Records contained in a dataset:
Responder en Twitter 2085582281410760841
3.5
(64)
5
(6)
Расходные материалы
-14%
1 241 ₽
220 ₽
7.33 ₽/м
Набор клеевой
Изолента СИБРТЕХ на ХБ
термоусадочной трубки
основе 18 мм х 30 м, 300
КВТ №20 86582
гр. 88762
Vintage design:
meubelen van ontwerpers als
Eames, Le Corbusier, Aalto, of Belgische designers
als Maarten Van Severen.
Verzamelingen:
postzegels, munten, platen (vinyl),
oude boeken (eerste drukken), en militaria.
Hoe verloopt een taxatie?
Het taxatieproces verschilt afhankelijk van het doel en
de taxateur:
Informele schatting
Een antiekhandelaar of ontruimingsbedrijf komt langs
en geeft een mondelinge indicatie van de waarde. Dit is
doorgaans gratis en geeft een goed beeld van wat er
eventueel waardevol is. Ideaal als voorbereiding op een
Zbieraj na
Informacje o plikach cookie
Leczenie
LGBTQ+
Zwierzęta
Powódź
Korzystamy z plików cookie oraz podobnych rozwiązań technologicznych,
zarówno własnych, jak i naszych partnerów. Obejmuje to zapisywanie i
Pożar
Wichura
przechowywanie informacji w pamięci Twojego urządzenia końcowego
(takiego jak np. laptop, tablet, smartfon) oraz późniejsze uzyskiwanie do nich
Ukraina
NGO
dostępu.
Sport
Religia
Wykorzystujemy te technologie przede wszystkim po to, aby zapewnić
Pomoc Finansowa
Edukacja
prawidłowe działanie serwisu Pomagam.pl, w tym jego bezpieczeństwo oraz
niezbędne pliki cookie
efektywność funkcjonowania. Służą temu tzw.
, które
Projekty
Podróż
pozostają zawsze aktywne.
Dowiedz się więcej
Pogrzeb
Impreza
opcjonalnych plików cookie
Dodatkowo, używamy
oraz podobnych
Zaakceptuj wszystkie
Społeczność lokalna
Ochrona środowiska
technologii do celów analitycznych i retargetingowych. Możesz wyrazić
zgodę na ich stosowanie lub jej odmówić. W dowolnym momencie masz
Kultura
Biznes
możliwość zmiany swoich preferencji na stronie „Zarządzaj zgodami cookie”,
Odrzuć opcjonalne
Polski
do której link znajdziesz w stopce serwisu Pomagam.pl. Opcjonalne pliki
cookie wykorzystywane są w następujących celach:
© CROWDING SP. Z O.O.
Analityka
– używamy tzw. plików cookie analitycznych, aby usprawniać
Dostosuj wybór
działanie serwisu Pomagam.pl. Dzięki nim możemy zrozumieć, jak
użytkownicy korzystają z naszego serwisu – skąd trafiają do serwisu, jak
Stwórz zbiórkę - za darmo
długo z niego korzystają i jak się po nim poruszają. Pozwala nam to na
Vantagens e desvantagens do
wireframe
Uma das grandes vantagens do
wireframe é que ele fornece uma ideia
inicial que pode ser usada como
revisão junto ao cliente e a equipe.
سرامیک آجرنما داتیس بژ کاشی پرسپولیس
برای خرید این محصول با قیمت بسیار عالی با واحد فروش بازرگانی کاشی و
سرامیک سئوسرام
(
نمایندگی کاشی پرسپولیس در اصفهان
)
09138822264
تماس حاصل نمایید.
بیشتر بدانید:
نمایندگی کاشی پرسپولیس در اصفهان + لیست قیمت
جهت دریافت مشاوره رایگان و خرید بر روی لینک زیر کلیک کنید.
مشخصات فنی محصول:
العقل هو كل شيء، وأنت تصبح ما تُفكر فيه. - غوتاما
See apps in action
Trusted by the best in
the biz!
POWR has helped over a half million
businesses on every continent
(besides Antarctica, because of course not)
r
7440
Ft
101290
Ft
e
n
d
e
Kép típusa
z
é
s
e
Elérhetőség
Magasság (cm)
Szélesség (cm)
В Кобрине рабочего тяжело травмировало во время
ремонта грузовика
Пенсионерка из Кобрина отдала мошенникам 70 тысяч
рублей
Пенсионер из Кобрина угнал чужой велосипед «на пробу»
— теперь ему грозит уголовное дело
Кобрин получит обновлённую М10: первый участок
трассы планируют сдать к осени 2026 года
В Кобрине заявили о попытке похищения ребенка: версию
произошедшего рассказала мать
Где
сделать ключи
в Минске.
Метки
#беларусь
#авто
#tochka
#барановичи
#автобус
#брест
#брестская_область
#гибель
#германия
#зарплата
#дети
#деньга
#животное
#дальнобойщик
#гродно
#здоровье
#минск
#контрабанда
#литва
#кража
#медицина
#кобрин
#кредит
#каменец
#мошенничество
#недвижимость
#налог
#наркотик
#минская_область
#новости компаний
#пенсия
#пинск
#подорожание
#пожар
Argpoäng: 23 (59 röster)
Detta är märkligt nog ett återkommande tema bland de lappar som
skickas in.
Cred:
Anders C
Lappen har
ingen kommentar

...

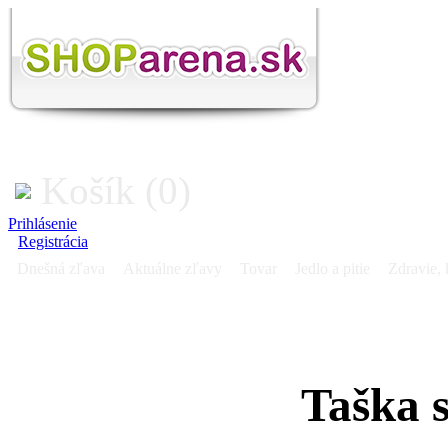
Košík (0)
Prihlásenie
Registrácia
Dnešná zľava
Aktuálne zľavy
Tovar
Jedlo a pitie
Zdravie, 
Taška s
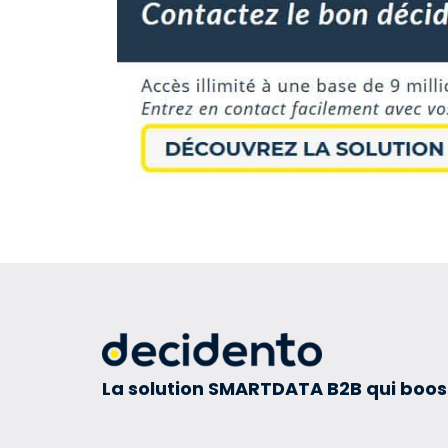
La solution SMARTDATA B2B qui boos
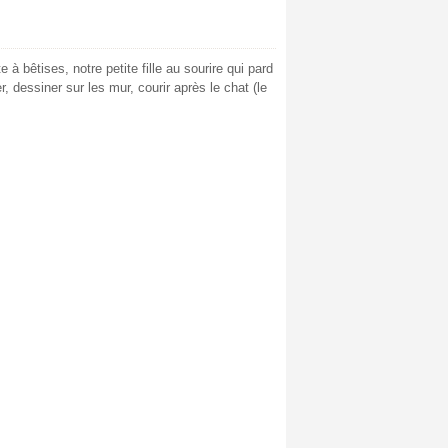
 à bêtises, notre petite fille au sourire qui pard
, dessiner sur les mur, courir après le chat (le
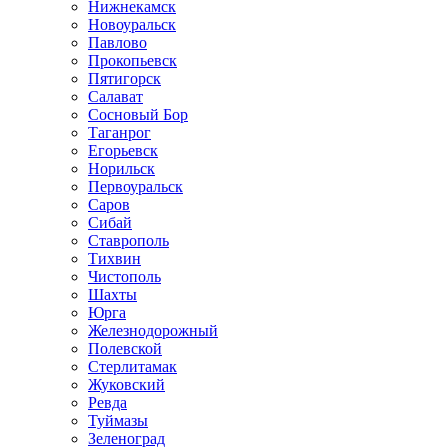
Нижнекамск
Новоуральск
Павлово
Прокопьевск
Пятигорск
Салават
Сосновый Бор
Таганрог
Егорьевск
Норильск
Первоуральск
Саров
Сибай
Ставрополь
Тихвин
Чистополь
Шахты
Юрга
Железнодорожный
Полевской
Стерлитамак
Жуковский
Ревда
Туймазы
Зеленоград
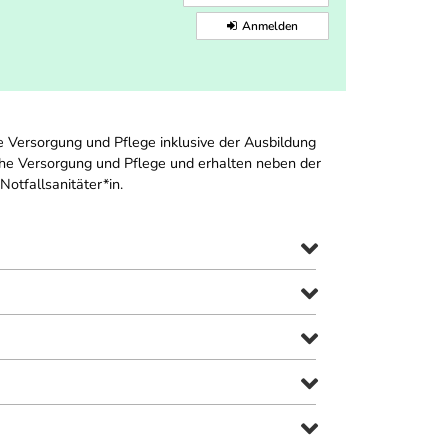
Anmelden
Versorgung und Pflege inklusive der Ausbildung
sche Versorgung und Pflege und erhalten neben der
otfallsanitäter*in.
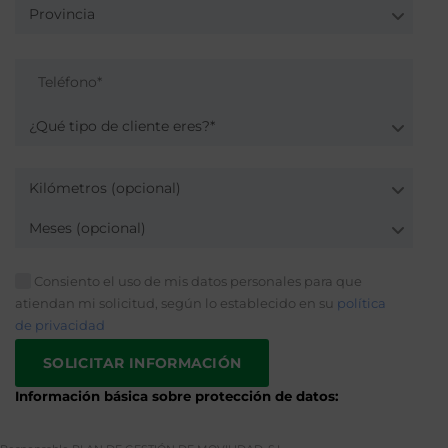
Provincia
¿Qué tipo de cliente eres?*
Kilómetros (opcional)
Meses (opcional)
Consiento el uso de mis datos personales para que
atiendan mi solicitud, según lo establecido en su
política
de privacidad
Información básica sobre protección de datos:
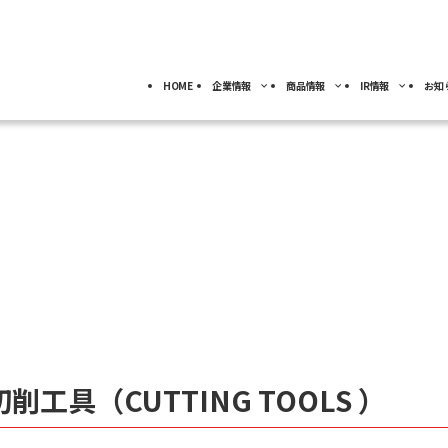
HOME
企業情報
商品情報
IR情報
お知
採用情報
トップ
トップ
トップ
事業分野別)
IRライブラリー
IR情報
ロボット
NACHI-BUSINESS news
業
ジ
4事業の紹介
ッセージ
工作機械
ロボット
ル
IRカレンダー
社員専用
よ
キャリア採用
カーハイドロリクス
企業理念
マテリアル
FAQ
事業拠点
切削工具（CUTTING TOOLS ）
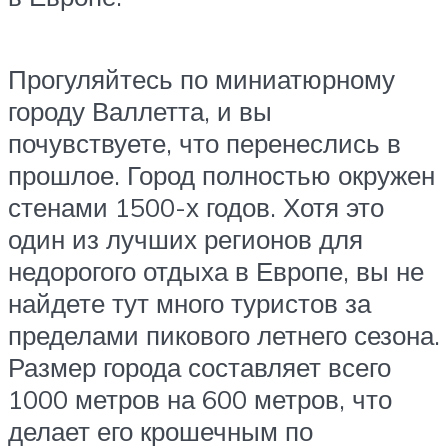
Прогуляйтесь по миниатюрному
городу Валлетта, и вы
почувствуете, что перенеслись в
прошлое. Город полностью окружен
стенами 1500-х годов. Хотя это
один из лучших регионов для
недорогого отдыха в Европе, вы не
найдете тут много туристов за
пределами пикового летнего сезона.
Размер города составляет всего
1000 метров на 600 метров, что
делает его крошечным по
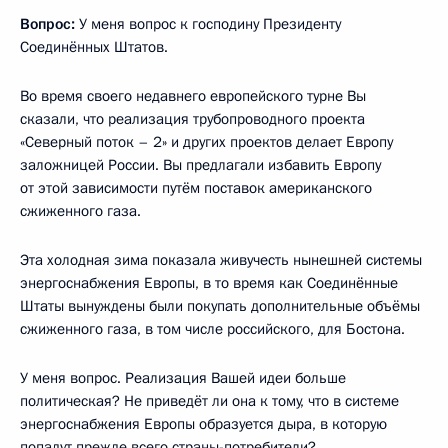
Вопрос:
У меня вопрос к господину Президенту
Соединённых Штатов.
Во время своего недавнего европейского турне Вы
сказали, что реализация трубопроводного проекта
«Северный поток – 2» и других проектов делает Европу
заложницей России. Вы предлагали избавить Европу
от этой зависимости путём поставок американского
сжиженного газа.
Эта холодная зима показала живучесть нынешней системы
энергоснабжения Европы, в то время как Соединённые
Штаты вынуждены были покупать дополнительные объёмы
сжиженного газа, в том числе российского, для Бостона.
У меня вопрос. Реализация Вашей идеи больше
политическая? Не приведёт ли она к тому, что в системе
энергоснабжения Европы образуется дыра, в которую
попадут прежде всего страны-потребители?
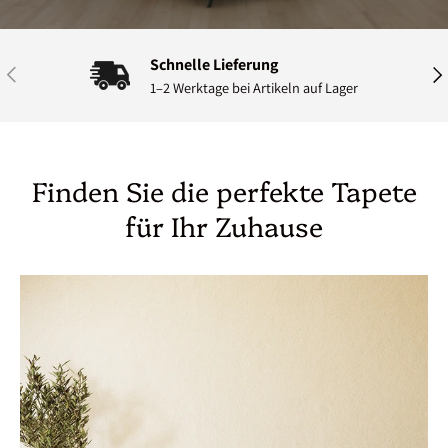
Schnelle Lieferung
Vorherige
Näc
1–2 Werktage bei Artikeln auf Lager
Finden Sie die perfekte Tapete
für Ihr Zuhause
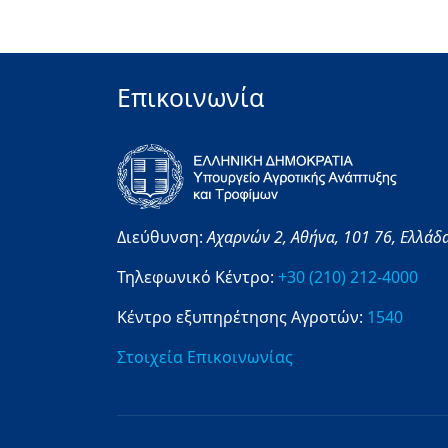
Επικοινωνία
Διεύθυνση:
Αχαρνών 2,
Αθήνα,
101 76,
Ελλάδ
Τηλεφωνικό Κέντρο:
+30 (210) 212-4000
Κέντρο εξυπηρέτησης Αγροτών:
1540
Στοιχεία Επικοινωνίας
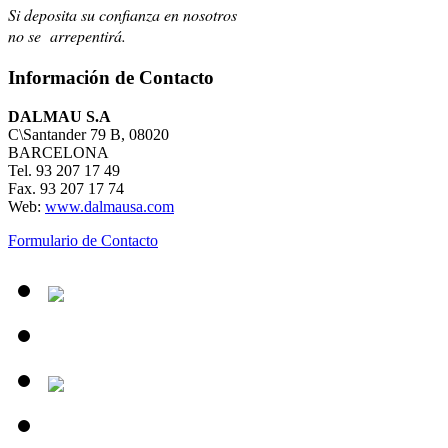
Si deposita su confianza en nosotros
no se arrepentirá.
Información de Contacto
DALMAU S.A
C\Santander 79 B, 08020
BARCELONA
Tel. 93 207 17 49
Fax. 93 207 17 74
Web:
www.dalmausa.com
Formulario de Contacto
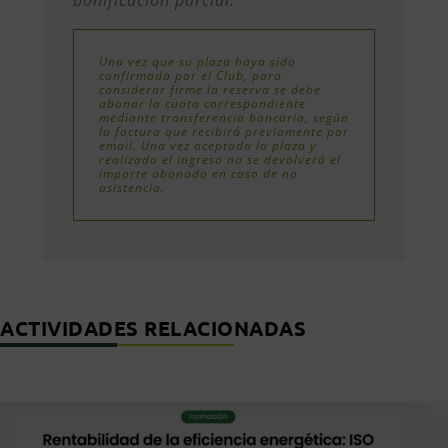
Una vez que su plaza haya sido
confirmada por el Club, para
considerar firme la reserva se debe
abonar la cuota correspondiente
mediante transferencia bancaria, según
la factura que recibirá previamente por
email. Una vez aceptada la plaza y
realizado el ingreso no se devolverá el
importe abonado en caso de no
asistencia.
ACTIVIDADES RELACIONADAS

---

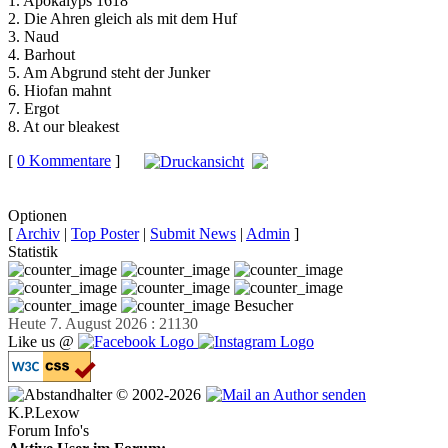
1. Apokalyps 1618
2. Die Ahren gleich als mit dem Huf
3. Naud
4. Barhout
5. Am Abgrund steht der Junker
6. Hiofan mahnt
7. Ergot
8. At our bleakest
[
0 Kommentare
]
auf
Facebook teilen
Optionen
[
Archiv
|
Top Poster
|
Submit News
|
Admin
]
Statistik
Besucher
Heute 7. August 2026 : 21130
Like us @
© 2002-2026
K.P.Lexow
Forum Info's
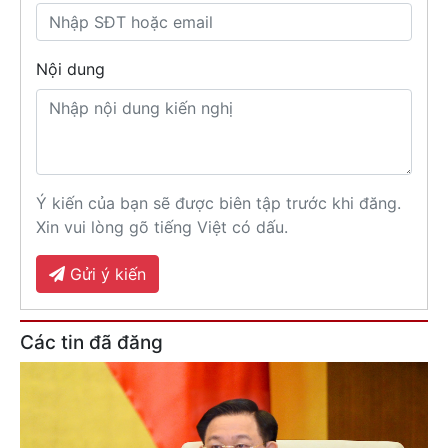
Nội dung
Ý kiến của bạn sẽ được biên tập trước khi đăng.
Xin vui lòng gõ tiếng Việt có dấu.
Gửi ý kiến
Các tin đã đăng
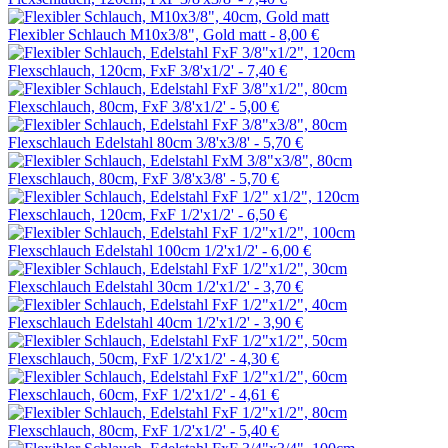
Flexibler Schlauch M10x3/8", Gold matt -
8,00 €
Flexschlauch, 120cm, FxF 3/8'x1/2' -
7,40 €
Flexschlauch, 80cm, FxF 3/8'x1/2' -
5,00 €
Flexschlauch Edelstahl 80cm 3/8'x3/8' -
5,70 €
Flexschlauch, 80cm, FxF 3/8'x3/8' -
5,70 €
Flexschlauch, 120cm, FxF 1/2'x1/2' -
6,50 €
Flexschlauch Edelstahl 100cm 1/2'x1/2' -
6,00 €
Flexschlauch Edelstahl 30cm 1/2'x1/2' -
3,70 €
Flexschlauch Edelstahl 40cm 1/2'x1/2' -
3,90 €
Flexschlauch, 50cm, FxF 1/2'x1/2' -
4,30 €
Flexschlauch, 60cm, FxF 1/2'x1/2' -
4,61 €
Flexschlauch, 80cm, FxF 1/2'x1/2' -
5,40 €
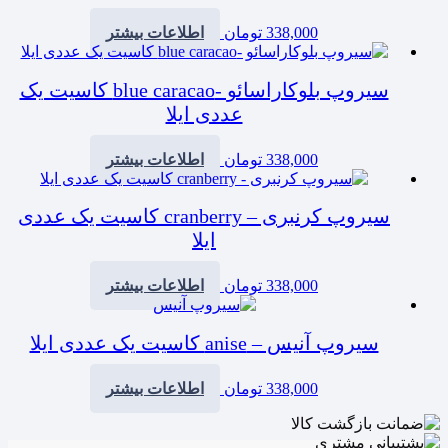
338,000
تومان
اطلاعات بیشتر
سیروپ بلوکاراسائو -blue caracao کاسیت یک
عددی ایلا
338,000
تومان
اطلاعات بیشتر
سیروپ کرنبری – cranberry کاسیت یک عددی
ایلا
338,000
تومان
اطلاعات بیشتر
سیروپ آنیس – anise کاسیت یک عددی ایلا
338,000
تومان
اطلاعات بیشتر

◆ ABOUT THIS EXERCISE ◆
Write out every line of the data that holds the word "сжиженного".

◆ WRITTEN SOLUTION ◆
сжиженного газа.
сжиженного газа, в том числе российского, для Бостона.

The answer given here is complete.